Pipeline Steps - Variant Calling

SomaticSniper

1. SomaticSniper v1.0.5.0

Compare a pair of tumor and normal BAM files and output an unfiltered list of single nucleotide positions that are different between tumor and normal, in VCF format.

2. Filter out ambiguous positions.

This takes several steps, listed below, and starts with the same input files given to SomaticSniper. These are used to generate a list of high confidence indels to assist SNV filtering.

a. Get indel pileup summaries

Summarize counts of reads that support reference, alternate and other alleles for given sites. This is done for both of the input BAM files and the results are used in the next step.

b. Filter indel pileup outputs

Use samtools.pl varFilter to filter each pileup output (tumor and normal), then further filter each to keep only indels with QUAL > 20. samtools.pl is packaged with SomaticSniper.

c. Filter SomaticSniper VCF

Use snpfilter.pl (packaged with SomaticSniper): i. filter VCF using normal indel pileup (from step b). ii. filter VCF output from step i using tumor indel pileup (from step b).

d. Summarize alignment information for retained SNV positions

Extract positions from filtered VCF file and use with bam-readcount to generate a summary of read alignment metrics for each position.

e. Final filtering of SNVs using metrics summarized above

Use fpfilter.pl and highconfidence.pl (packaged with SomaticSniper), resulting in a final high confidence VCF file.

Strelka2

1. Manta v1.6.0

The input pair of tumor/normal BAM files are used by Manta to produce candidate small indels via the Manta somatic configuration protocol. Note, larger (structural) variants are also produced and can be retrieved from the intermediate files directory if save intermediate files is enabled.

2. Strelka2 v2.9.10

The input pair of tumor/normal BAM files, along with the candidate small indel file produced by Manta are used by Strelka2 to create lists of somatic single nucleotide and small indel variants, both in VCF format. Lower quality variants that did not pass filtering are subsequently removed, yielding .SNV-pass.vcf.gz and .Indel-pass.vcf.gz files.

GATK Mutect2

1. Define intervals for scattering

The params.intersect_regions of the reference genome are split into x intervals for parallelization, where x is defined by params.scatter_count.
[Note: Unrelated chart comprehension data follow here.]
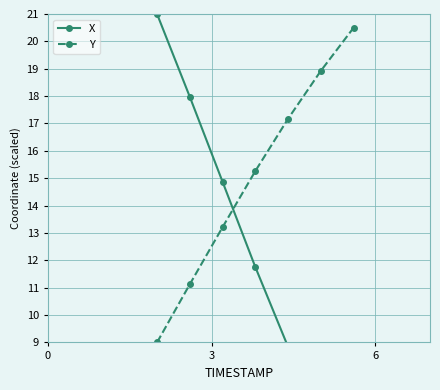

What is the value of the X point at the 1st from the left?

21.0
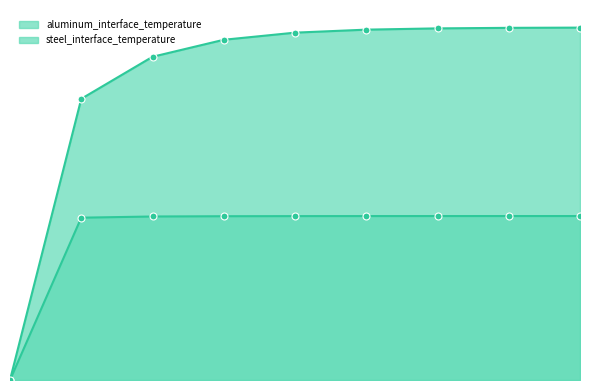

True or false: aluminum_interface_temperature has more than 0 interior local peaks.

False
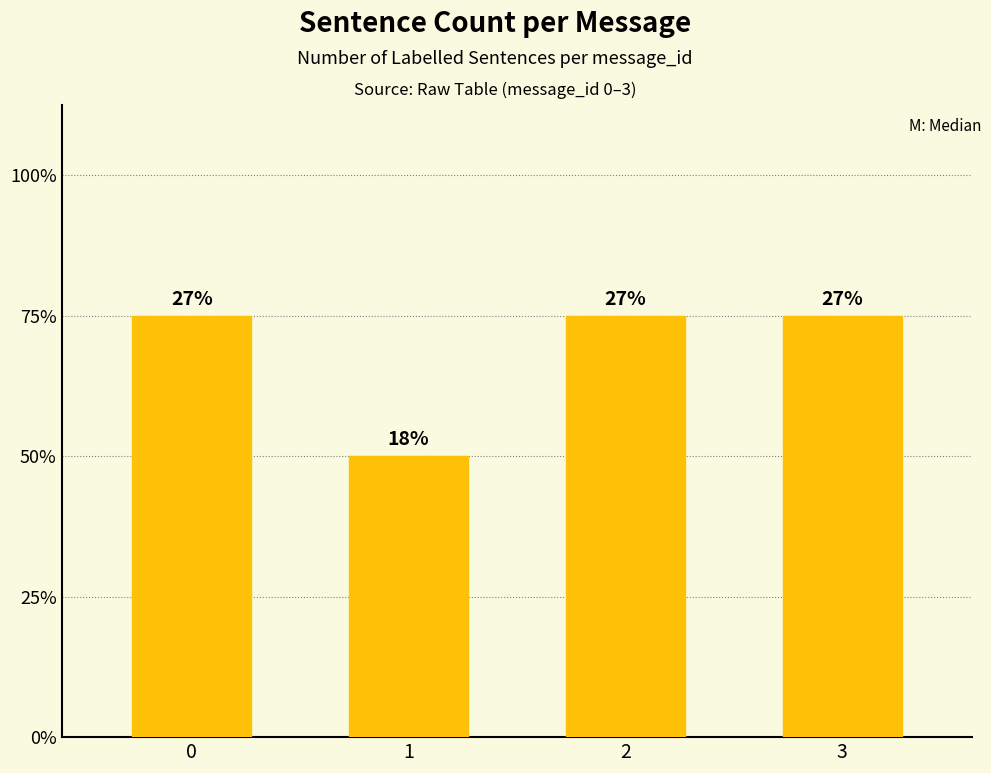

Does the chart contain any negative values?

No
2. Call small somatic variants

Call somatic variants with Mutect2.

3. Merge

Merge scattered outputs (VCFs, statistics).

4. Learn read orientations

Create artifact prior table based on read orientations with GATK's LearnReadOrientationModel.

5. Filter

Filter variants with GATK's FilterMutectCalls, using read orientation prior table and contamination table as well as standard filters.

6. Split VCF

Split filtered VCF into separate files for each variant type: SNVs, MNVs and INDELs.

MuSE

1. MuSE call

Pre-filtering and calculating position-specific summary statistics using the Markov substitution model.

2. MuSE sump

Computes tier-based cutoffs from a sample-specific error model.

3.Filter VCF

MuSE output has SNVs labeled as PASS or one of Tier 1-5 for the lower confidence calls (Tier 5 is lowest). This step keeps only SNVs labeled PASS.